Exercise directions:
How many lines of the data hold the word "plugin"? State the number and nothing else.

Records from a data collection

:::

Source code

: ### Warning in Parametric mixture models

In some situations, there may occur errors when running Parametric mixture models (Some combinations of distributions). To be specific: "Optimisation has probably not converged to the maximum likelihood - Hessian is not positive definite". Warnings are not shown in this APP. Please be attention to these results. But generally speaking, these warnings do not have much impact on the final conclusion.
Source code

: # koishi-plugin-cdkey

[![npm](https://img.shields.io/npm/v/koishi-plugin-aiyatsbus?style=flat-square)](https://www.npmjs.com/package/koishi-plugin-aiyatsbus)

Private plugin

:::

Answer below:
3